Pourtant, ces instants volés ne suffisent parfois pas à combler leur envie d’être ensemble. Quand leurs emplois du temps le permettent, ils s’organisent pour partager un bout de chemin après les cours en semaine. Tantôt ils marchent jusqu’à un arrêt de métro, tantôt ils s’attardent dans une ruelle près de la Sorbonne. Chaque minute supplémentaire passée ensemble semble nourrir cette connexion qui grandit entre eux.
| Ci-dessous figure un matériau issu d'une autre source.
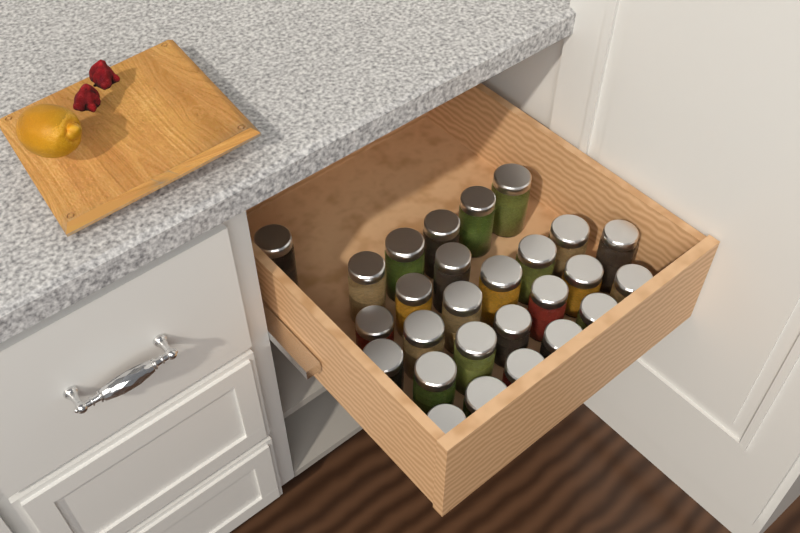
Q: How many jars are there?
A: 27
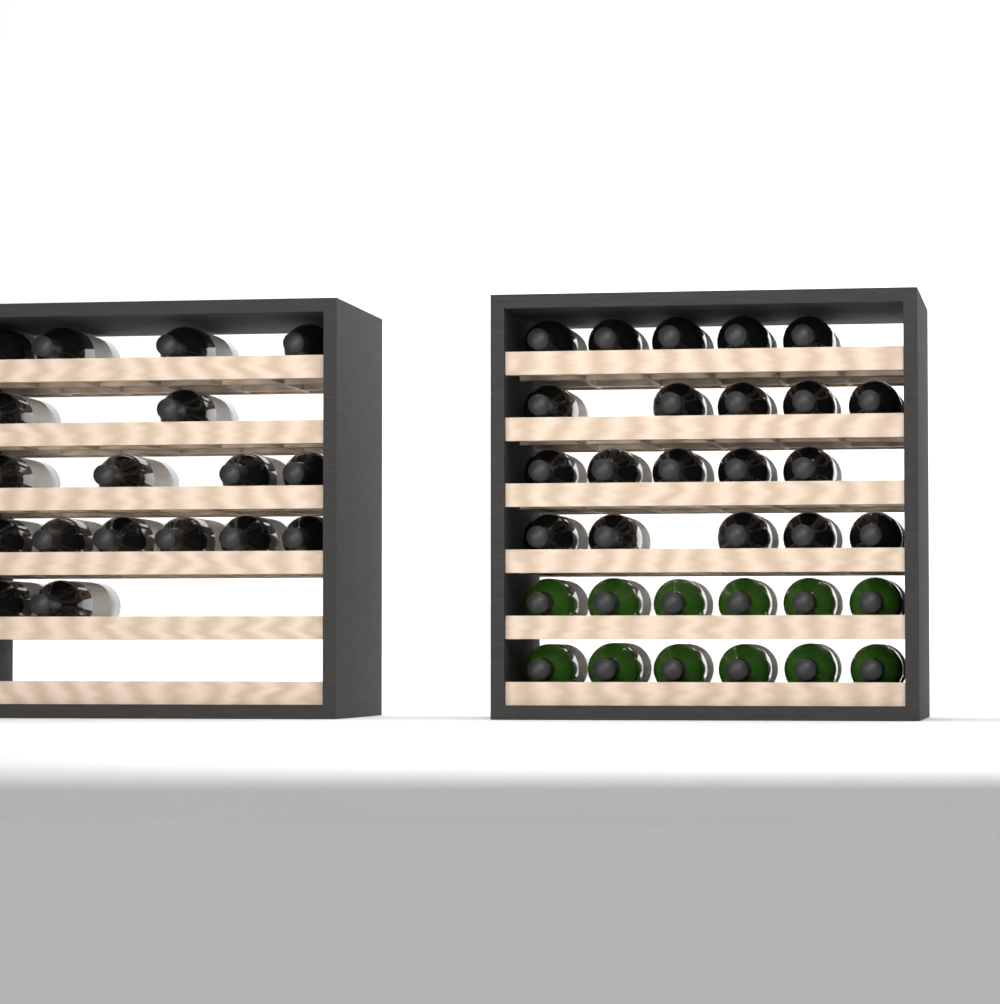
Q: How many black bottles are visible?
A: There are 38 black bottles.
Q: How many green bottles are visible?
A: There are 12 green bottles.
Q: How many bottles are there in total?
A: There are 50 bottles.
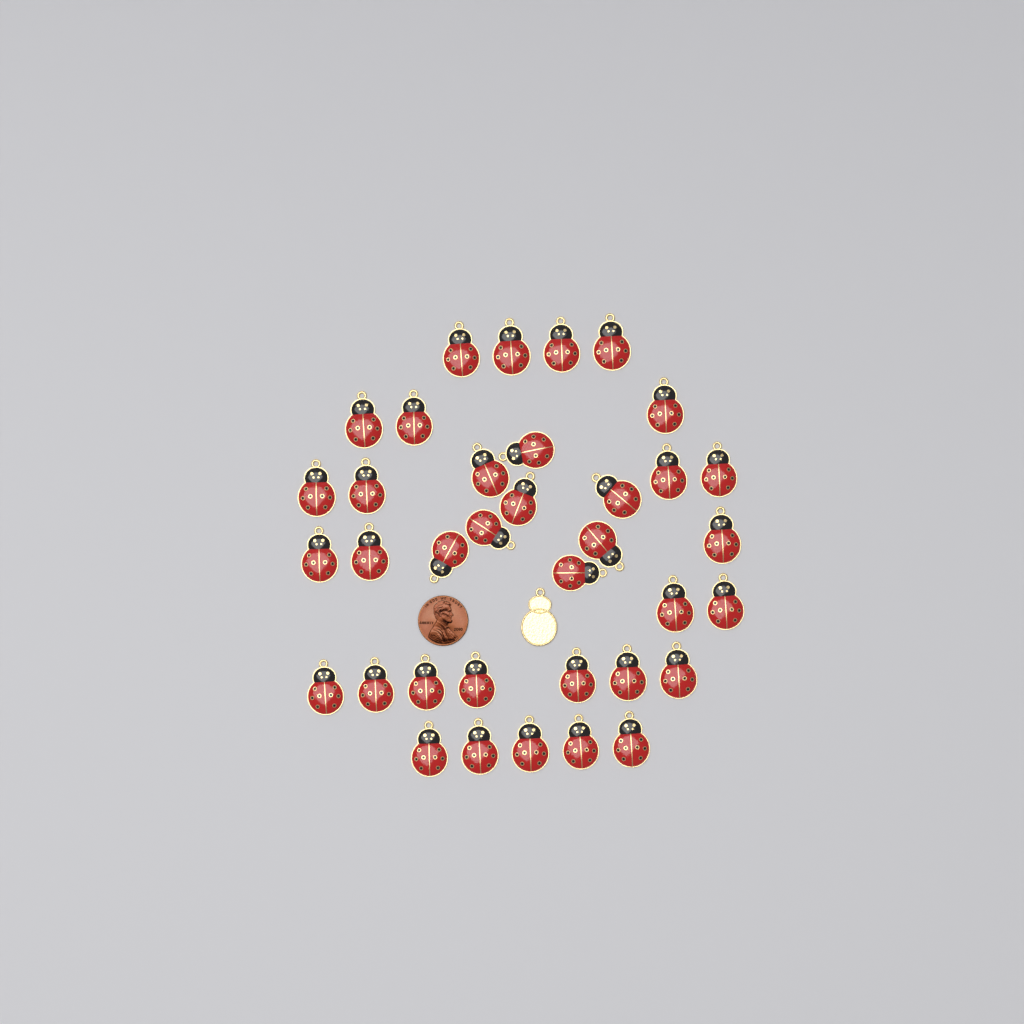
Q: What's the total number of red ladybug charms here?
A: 36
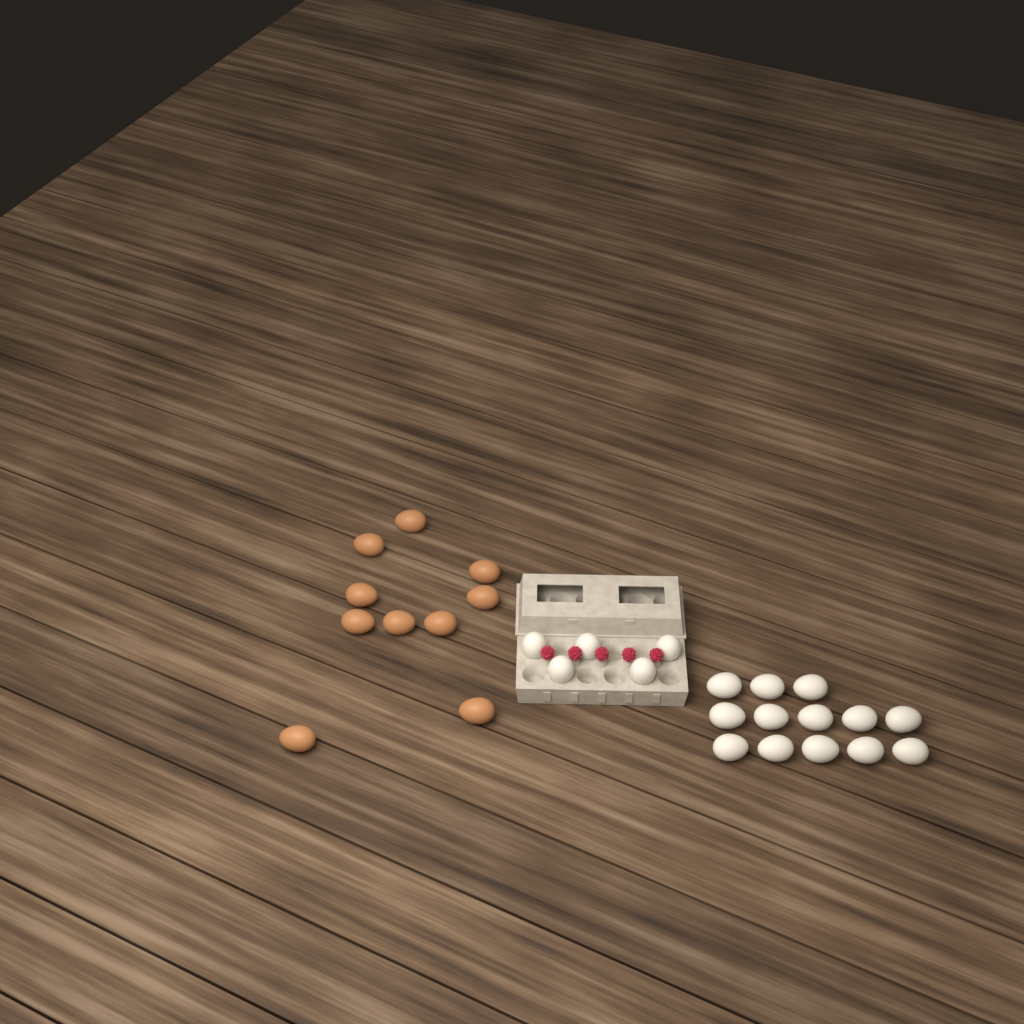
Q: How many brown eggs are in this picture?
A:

Un samedi, après leur café habituel, ils décident de descendre sur les quais de la Seine. L’après-midi est douce et lumineuse, l’air chargé du parfum des marronniers en bordure du fleuve. La Seine reflète le ciel bleu, et quelques péniches passent lentement, laissant derrière elles de légères ondulations.

Leur promenade les mène jusqu’au pont Marie, l’un des plus vieux de Paris. Les pavés des quais renvoient la chaleur du soleil automnal, et des artistes de rue jouent des mélodies nostalgiques sur leurs instruments. Les rires des passants et le clapotis de l’eau forment un fond sonore presque hypnotique.

Monique s’arrête un instant, observant une scène anodine mais poétique : une petite famille nourrissant des canards au bord de l’eau.

— Tu sais, Paris a une façon particulière de rendre tout… beau, dit-elle, rêveuse.

Claude acquiesce, mais son regard n’était pas tourné vers la Seine. Il était rivé sur elle. Monique, avec sa passion pour les choses simples et sa manière d’en parler comme si elles étaient uniques, le fascine toujours un peu plus.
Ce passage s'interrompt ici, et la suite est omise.